Saved entries:
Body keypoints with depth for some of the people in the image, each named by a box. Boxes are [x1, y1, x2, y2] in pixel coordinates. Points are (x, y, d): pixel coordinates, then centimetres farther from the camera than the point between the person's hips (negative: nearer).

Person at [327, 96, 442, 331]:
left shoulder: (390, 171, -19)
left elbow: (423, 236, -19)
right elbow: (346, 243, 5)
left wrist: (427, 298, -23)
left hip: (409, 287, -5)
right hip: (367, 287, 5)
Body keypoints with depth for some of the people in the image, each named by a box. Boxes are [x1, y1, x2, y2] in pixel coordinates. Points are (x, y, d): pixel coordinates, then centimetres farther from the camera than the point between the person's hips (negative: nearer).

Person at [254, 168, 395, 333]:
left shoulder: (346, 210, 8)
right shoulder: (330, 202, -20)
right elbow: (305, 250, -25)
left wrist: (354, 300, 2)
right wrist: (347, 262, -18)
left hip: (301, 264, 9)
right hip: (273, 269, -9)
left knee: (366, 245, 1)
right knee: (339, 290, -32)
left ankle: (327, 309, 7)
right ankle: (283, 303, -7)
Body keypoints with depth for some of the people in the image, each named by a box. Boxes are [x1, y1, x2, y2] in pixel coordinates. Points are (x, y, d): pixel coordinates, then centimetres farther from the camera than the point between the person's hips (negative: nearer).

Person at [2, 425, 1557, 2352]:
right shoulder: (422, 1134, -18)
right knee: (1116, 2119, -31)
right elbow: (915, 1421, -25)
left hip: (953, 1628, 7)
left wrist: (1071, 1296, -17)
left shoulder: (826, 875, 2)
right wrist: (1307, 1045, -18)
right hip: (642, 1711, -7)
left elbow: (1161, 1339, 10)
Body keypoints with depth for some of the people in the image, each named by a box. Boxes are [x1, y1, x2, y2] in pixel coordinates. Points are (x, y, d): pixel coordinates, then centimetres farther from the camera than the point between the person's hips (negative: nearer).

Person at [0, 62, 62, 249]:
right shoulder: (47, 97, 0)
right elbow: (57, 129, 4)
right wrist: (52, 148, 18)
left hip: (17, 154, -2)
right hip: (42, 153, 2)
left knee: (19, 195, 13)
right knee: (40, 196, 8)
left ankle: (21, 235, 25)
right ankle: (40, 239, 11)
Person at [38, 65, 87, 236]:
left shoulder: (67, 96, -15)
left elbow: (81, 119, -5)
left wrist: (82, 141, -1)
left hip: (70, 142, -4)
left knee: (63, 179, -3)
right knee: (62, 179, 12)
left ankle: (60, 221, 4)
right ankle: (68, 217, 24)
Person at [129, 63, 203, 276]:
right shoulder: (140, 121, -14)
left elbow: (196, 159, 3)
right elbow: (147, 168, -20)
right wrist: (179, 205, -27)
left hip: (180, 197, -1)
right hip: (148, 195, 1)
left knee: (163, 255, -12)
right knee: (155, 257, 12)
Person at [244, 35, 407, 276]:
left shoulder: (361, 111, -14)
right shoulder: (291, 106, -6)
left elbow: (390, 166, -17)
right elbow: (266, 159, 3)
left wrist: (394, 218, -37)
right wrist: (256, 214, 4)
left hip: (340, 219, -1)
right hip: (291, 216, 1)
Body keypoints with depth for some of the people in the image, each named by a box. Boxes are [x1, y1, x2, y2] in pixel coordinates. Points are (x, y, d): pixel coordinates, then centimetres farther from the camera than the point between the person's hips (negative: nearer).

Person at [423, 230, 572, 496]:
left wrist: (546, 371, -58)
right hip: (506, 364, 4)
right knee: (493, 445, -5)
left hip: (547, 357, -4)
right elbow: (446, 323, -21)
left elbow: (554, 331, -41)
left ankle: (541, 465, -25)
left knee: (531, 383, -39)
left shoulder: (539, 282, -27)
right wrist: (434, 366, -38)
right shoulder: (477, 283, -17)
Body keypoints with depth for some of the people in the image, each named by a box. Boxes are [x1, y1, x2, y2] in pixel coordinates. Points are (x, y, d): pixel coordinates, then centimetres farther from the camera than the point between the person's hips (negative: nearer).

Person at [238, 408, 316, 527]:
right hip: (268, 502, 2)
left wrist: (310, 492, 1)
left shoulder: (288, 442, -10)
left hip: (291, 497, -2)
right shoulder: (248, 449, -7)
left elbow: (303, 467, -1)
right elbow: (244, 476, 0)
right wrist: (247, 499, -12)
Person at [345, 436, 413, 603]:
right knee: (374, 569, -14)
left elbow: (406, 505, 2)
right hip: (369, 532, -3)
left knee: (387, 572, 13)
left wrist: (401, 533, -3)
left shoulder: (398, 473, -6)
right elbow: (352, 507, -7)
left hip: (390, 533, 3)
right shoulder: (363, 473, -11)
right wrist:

Exercise brief:
In the records, which lines use the word "ankle"? Report them.

Written response:
left ankle: (327, 309, 7)
right ankle: (283, 303, -7)
left ankle: (21, 235, 25)
right ankle: (40, 239, 11)
left ankle: (60, 221, 4)
right ankle: (68, 217, 24)
left ankle: (541, 465, -25)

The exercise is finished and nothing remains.